• [Aim of the exercise]: Keep the pictures out and restate every record exactly.

• [Extracted entries]:
*** Block opens ***
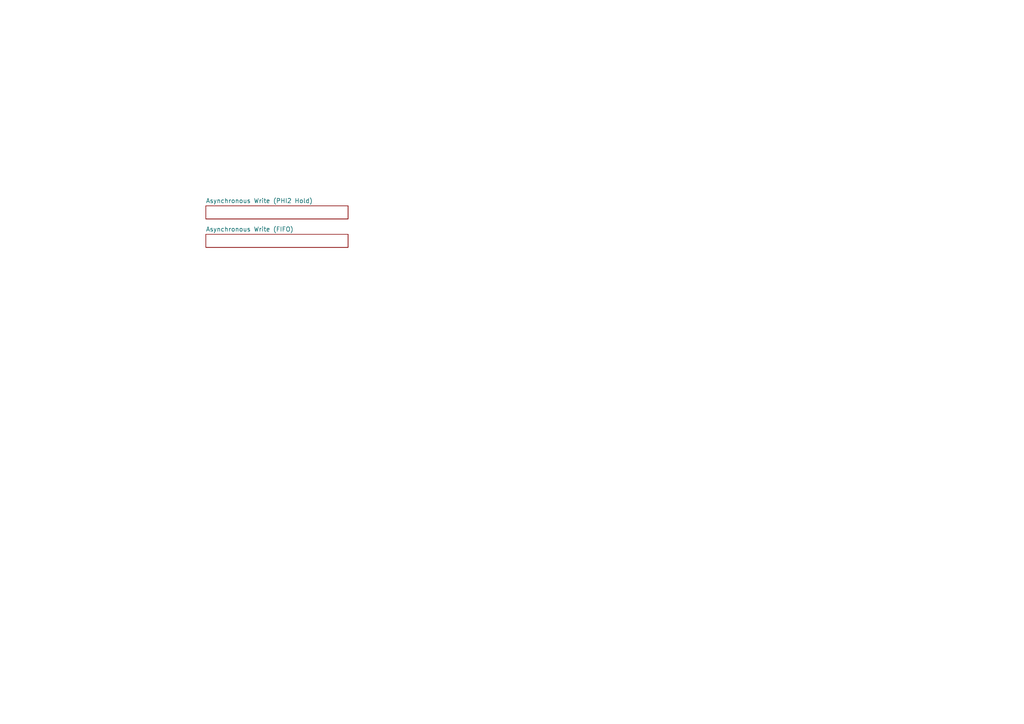
<source format=kicad_sch>
(kicad_sch (version 20230121) (generator eeschema)

  (uuid 5ce90b85-49a2-4937-86c7-662b0d6f8431)

  (paper "A4")

  


  (sheet (at 59.69 67.945) (size 41.275 3.81) (fields_autoplaced)
    (stroke (width 0.1524) (type solid))
    (fill (color 0 0 0 0.0000))
    (uuid 8930aa9e-22ee-479a-920b-e4fb74738864)
    (property "Sheetname" "Asynchronous Write (FIFO)" (at 59.69 67.2334 0)
      (effects (font (size 1.27 1.27)) (justify left bottom))
    )
    (property "Sheetfile" "Asyncronous Write FIFO.kicad_sch" (at 59.69 72.3396 0)
      (effects (font (size 1.27 1.27)) (justify left top) hide)
    )
    (instances
      (project "Video 400x600 single"
        (path "/5ce90b85-49a2-4937-86c7-662b0d6f8431" (page "2"))
      )
    )
  )

  (sheet (at 59.69 59.69) (size 41.275 3.81) (fields_autoplaced)
    (stroke (width 0.1524) (type solid))
    (fill (color 0 0 0 0.0000))
    (uuid 90fe8a5f-d100-4cf8-aea0-fc349bbfd69e)
    (property "Sheetname" "Asynchronous Write (PHI2 Hold)" (at 59.69 58.9784 0)
      (effects (font (size 1.27 1.27)) (justify left bottom))
    )
    (property "Sheetfile" "Asyncronous Write PHI2 Hold.kicad_sch" (at 59.69 64.0846 0)
      (effects (font (size 1.27 1.27)) (justify left top) hide)
    )
    (instances
      (project "Video 400x600 single"
        (path "/5ce90b85-49a2-4937-86c7-662b0d6f8431" (page "4"))
      )
    )
  )

  (sheet_instances
    (path "/" (page "1"))
  )
)

</source>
*** Block closes ***
• [Answer]:
<source format=kicad_sch>
(kicad_sch (version 20230121) (generator eeschema)

  (uuid 5ce90b85-49a2-4937-86c7-662b0d6f8431)

  (paper "A4")

  


  (sheet (at 59.69 67.945) (size 41.275 3.81) (fields_autoplaced)
    (stroke (width 0.1524) (type solid))
    (fill (color 0 0 0 0.0000))
    (uuid 8930aa9e-22ee-479a-920b-e4fb74738864)
    (property "Sheetname" "Asynchronous Write (FIFO)" (at 59.69 67.2334 0)
      (effects (font (size 1.27 1.27)) (justify left bottom))
    )
    (property "Sheetfile" "Asyncronous Write FIFO.kicad_sch" (at 59.69 72.3396 0)
      (effects (font (size 1.27 1.27)) (justify left top) hide)
    )
    (instances
      (project "Video 400x600 single"
        (path "/5ce90b85-49a2-4937-86c7-662b0d6f8431" (page "2"))
      )
    )
  )

  (sheet (at 59.69 59.69) (size 41.275 3.81) (fields_autoplaced)
    (stroke (width 0.1524) (type solid))
    (fill (color 0 0 0 0.0000))
    (uuid 90fe8a5f-d100-4cf8-aea0-fc349bbfd69e)
    (property "Sheetname" "Asynchronous Write (PHI2 Hold)" (at 59.69 58.9784 0)
      (effects (font (size 1.27 1.27)) (justify left bottom))
    )
    (property "Sheetfile" "Asyncronous Write PHI2 Hold.kicad_sch" (at 59.69 64.0846 0)
      (effects (font (size 1.27 1.27)) (justify left top) hide)
    )
    (instances
      (project "Video 400x600 single"
        (path "/5ce90b85-49a2-4937-86c7-662b0d6f8431" (page "4"))
      )
    )
  )

  (sheet_instances
    (path "/" (page "1"))
  )
)

</source>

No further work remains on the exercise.